- **Data block**
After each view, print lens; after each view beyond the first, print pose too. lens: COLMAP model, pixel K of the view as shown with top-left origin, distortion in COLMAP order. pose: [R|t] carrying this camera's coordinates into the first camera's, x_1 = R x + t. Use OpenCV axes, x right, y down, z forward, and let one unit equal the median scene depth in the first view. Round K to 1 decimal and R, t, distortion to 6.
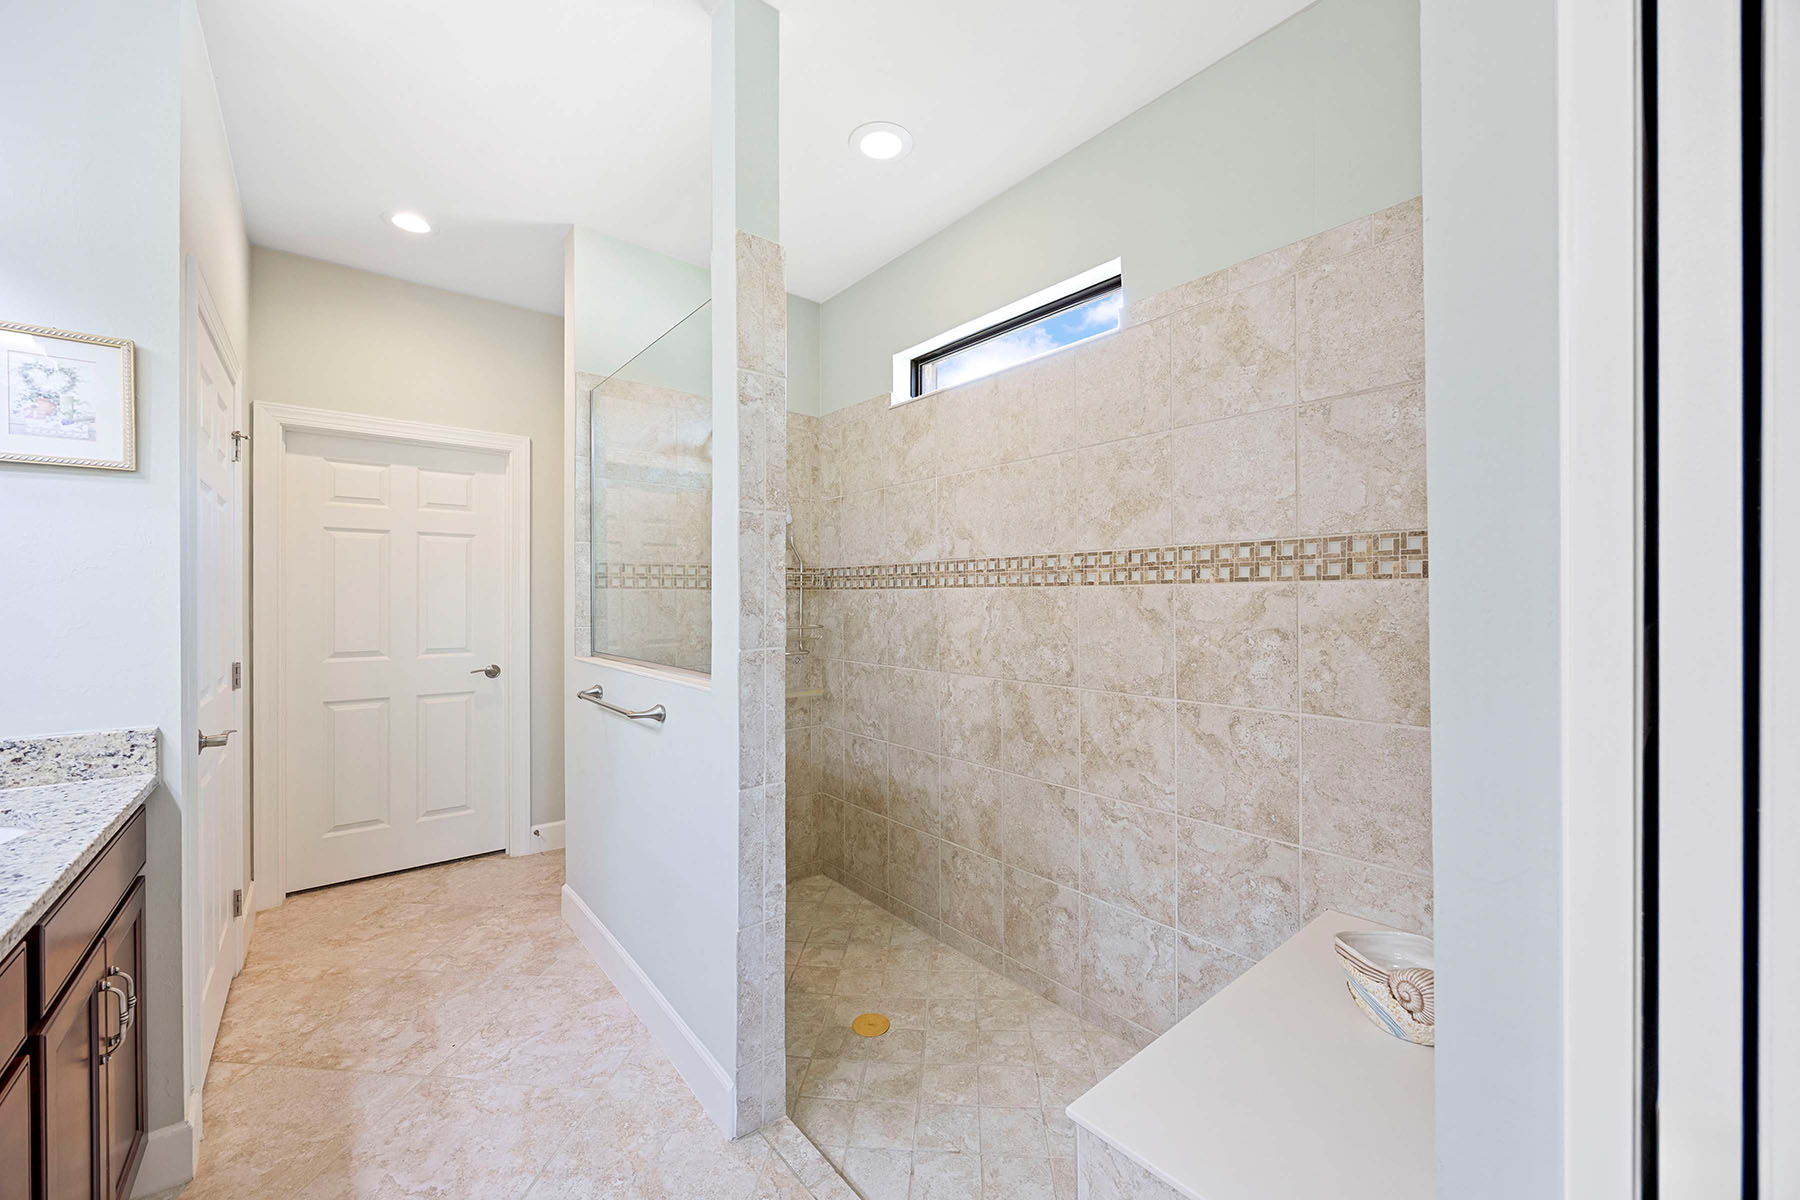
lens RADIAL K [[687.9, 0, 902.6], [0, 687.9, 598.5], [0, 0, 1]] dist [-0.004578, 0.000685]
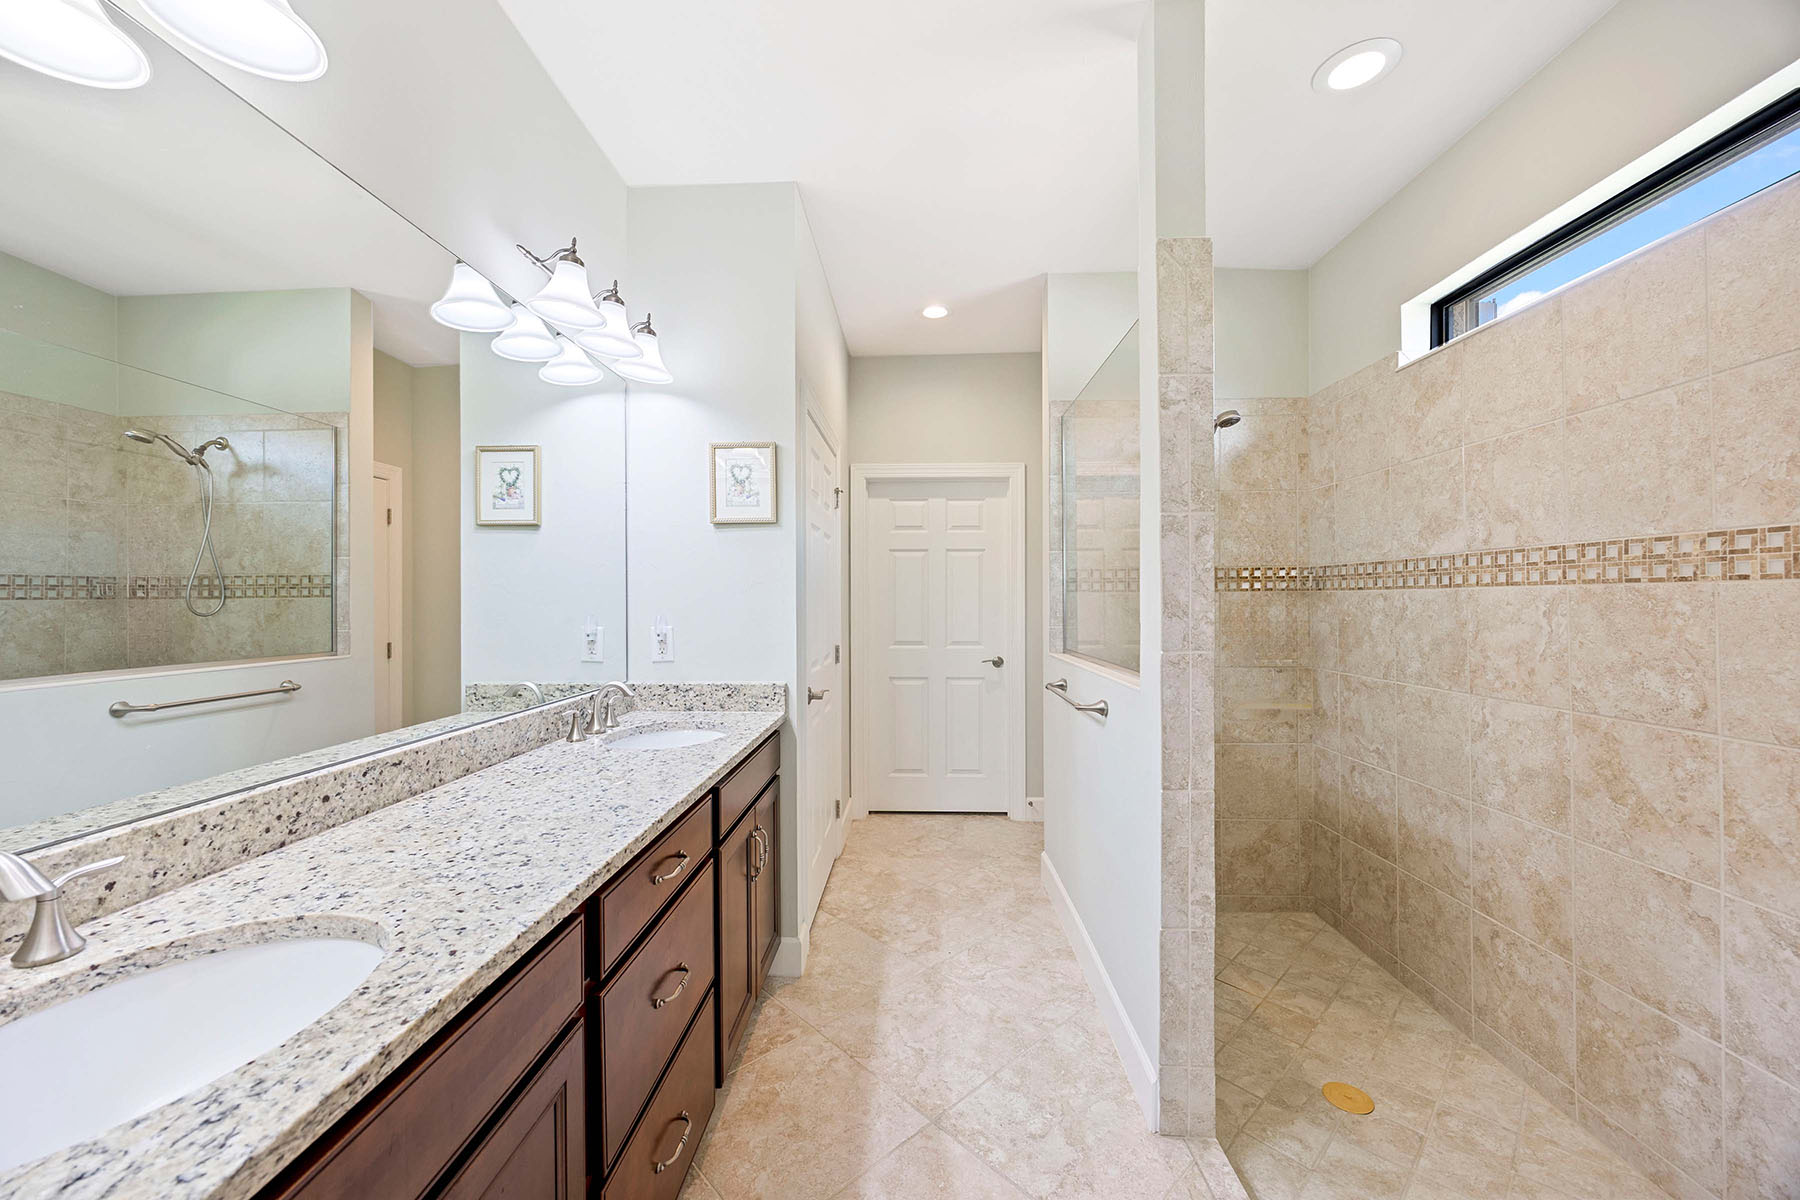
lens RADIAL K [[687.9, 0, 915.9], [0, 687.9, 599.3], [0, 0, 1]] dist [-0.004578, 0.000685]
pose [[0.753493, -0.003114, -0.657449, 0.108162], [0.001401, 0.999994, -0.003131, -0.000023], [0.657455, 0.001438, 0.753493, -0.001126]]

- **Action item**
Print the full listing above again with exact wording and no images.

- **Solution below**
After each view, print lens; after each view beyond the first, print pose too. lens: COLMAP model, pixel K of the view as shown with top-left origin, distortion in COLMAP order. pose: [R|t] carrying this camera's coordinates into the first camera's, x_1 = R x + t. Use OpenCV axes, x right, y down, z forward, and let one unit equal the median scene depth in the first view. Round K to 1 decimal and R, t, distortion to 6.
lens RADIAL K [[687.9, 0, 902.6], [0, 687.9, 598.5], [0, 0, 1]] dist [-0.004578, 0.000685]
lens RADIAL K [[687.9, 0, 915.9], [0, 687.9, 599.3], [0, 0, 1]] dist [-0.004578, 0.000685]
pose [[0.753493, -0.003114, -0.657449, 0.108162], [0.001401, 0.999994, -0.003131, -0.000023], [0.657455, 0.001438, 0.753493, -0.001126]]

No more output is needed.